The Deans of admission for both Harvard and Yale downplayed yesterday the significance of a recent letter from Yale President Kingman Brewster Jr. which recommended encouraging scholar athletes who apply to Yale.
Brewster's letter, sent to Worth David, dean of the undergraduate admissions at Yale on November 15, outlined the Yale Corporation's wish that "everyone engaged in the admissions process give positive weight to athletic distinction, if an applicant is otherwise qualified."
David said yesterday the letter did not mark a change in Yale's selection process. David said Yale had always favored "special interest" students and Brewster's letter was a reaffirmation of that policy.
"The statement itself was prompted by a notion held by our alumni that athletic talent was a liability [in the selection process]." David said. "That's not the case."
"I don't think Yale is going to go off the deep end," L. Fred Jewett '57, Harvard's dean of admissions, said yesterday. Jewett said he felt the Brewster letter would not mean a substantial or radical change in Yale policy.
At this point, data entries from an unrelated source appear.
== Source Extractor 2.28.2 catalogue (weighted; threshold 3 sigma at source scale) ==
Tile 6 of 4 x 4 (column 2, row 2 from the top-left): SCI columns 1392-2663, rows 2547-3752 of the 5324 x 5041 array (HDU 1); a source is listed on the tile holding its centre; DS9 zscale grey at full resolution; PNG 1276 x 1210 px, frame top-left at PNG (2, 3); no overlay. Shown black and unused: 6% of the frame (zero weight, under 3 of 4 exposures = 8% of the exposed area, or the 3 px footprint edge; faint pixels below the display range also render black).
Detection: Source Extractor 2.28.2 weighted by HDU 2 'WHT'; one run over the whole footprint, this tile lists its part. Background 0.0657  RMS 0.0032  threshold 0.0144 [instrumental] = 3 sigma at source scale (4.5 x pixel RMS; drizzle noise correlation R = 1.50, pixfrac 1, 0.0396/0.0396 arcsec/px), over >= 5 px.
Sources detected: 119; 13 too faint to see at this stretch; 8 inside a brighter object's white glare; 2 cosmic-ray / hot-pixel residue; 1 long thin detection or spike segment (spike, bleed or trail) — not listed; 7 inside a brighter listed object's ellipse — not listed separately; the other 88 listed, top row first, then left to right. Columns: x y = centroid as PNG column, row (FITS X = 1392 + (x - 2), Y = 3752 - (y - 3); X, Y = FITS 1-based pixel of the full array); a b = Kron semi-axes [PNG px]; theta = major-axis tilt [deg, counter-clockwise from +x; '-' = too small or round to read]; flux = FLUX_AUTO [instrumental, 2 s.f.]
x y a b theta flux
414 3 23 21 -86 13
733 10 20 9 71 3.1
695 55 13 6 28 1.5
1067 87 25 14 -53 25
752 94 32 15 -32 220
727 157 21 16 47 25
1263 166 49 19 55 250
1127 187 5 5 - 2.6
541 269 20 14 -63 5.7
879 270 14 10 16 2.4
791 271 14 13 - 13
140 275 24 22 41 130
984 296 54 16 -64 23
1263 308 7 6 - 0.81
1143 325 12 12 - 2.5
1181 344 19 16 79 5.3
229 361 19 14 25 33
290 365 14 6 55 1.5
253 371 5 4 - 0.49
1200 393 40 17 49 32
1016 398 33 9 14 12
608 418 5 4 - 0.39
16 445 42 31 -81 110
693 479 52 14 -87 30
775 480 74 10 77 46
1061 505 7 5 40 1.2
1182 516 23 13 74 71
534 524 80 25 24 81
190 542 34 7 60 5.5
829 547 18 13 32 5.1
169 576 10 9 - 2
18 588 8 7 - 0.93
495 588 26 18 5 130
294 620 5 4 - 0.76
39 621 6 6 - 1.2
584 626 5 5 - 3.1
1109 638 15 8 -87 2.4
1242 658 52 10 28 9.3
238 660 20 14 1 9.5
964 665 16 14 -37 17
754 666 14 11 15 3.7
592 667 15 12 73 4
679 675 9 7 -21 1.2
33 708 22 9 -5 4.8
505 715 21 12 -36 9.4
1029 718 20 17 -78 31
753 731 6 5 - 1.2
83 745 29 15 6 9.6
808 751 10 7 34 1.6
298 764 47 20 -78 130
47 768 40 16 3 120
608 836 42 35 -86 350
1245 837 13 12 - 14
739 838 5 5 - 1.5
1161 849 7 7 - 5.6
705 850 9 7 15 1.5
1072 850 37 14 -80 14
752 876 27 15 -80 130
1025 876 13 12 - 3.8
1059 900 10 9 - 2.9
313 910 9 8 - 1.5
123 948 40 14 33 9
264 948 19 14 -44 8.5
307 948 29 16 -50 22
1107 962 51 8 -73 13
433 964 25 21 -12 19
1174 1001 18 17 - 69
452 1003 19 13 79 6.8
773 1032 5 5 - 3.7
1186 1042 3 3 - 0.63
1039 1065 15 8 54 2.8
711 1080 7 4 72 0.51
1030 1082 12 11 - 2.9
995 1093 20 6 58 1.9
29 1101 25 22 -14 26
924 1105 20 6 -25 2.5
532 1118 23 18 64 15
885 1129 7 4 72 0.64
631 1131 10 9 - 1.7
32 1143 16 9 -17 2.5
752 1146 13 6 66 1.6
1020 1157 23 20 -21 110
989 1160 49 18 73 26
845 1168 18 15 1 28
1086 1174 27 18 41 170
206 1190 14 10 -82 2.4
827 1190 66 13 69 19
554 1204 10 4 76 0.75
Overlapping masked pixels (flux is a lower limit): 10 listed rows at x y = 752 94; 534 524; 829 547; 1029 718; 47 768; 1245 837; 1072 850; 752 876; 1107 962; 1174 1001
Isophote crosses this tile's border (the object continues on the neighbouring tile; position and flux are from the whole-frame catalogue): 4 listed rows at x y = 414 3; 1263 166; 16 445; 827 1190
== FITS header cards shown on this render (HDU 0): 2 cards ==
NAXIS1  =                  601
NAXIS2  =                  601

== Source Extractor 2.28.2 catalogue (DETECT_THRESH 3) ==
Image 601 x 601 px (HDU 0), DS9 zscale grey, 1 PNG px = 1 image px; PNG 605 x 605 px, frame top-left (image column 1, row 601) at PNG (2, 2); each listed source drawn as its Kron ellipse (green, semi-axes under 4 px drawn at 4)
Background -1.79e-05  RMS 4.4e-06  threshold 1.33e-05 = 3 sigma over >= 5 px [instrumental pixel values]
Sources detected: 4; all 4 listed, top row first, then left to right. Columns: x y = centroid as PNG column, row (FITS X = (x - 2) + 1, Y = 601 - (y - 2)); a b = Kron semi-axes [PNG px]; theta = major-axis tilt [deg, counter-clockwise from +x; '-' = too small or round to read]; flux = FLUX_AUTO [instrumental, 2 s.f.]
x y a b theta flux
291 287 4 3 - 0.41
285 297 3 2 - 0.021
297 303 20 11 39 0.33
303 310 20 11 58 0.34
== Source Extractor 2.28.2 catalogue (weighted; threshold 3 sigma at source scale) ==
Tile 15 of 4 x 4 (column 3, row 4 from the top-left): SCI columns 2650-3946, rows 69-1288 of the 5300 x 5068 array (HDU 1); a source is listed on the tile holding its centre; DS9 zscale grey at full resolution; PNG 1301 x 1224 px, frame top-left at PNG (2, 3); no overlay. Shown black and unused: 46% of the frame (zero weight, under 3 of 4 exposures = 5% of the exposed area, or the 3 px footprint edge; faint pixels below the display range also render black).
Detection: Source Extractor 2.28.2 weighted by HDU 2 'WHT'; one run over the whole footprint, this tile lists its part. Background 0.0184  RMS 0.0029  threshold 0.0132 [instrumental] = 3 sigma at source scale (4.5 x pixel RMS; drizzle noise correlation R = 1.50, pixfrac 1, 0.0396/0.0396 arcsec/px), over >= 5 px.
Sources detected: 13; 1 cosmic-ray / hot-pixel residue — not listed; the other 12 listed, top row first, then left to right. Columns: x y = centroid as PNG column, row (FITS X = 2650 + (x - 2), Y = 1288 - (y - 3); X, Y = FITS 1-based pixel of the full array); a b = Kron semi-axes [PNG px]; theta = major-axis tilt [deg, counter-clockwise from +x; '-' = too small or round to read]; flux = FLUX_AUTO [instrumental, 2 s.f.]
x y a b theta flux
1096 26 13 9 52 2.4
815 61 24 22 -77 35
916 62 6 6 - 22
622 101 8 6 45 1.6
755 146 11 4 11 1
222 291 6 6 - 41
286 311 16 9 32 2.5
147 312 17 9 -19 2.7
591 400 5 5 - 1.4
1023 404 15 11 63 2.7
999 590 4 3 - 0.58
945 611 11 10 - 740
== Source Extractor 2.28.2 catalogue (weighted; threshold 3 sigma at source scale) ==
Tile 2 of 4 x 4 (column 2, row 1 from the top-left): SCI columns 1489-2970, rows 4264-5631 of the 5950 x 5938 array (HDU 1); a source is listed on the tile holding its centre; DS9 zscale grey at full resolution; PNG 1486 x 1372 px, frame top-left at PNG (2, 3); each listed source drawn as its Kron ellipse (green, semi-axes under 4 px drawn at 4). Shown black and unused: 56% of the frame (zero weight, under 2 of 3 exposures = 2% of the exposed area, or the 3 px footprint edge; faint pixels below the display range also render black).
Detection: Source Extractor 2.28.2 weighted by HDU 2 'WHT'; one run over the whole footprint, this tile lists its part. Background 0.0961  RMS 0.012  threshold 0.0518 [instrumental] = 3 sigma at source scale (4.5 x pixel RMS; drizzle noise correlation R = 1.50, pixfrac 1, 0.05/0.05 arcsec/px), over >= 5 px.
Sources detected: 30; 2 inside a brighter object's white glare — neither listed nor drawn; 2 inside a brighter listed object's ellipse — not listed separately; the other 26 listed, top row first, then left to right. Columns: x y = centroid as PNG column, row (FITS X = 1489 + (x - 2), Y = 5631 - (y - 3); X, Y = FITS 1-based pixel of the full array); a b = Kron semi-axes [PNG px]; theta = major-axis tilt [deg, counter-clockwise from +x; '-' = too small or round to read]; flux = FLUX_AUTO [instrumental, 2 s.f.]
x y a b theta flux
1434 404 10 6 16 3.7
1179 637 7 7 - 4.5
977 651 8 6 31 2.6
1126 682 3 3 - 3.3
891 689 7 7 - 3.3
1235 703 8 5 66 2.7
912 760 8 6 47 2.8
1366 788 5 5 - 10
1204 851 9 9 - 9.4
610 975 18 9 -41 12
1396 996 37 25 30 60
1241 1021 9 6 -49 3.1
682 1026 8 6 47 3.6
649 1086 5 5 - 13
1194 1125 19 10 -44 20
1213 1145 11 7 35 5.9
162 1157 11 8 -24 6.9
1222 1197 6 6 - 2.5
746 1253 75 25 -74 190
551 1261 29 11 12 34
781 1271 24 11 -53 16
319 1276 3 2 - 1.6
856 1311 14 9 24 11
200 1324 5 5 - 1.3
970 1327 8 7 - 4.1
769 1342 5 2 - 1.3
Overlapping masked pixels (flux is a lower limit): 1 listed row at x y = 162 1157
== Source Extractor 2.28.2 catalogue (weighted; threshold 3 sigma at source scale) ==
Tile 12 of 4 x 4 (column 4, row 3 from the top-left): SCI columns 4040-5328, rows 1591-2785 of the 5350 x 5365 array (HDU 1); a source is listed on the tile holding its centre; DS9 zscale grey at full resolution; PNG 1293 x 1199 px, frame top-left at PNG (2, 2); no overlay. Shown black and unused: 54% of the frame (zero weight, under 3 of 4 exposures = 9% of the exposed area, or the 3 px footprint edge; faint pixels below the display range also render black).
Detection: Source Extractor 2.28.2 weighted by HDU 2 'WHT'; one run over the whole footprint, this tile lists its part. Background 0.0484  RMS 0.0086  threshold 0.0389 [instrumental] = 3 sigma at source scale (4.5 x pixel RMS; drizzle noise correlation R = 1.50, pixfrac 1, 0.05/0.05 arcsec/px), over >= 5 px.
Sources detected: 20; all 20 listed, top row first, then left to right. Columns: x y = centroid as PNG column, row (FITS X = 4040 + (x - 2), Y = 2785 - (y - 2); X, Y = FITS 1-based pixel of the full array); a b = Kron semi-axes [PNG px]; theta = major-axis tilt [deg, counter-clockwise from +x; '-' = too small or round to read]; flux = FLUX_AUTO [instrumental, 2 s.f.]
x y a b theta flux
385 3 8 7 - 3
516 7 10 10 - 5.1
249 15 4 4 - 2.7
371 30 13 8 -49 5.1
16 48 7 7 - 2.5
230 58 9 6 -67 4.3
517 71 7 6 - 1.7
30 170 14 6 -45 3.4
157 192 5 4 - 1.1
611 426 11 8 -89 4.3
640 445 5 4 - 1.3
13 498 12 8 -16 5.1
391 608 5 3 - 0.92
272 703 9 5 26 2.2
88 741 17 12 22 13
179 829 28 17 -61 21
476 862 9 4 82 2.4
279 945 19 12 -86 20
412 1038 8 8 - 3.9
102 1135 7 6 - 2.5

"If it were a major change--if they were to give some huge significance to athletics--I'd oppose it," Jewett said.
Jewett said the admissions process at Ivy League schools for athletes was policed internally, and that admissions decisions were the responsibility of the faculty and admissions departments of the respective schools.
Only when violations of recruiting practices or the Ivy Group's financial aid policy occur can external action be taken, Jewett said.
"We will probably see more athletes applying," David said, adding that Yale alumni might recruit more extensively. He said that Yale would not change its requirements if more athletes applied.
David did concede that the letter marked the first time Brewster and the Yale Corporation had defined the admissions policy towards athletes.
A Little Embarrassed
"They're [Yale] a little bit embarrassed by this," Seamus P. Malin, director of financial aid at Harvard, said last night. "Anytime you mention athletics it gets blown up."
Malin said, "I don't quite know what to make of Yale. Yale has a habit of large public pronouncements of policy--the function of which I never understood."
Malin said Harvard's policy towards athletic recruitment was one of the toughest in the League.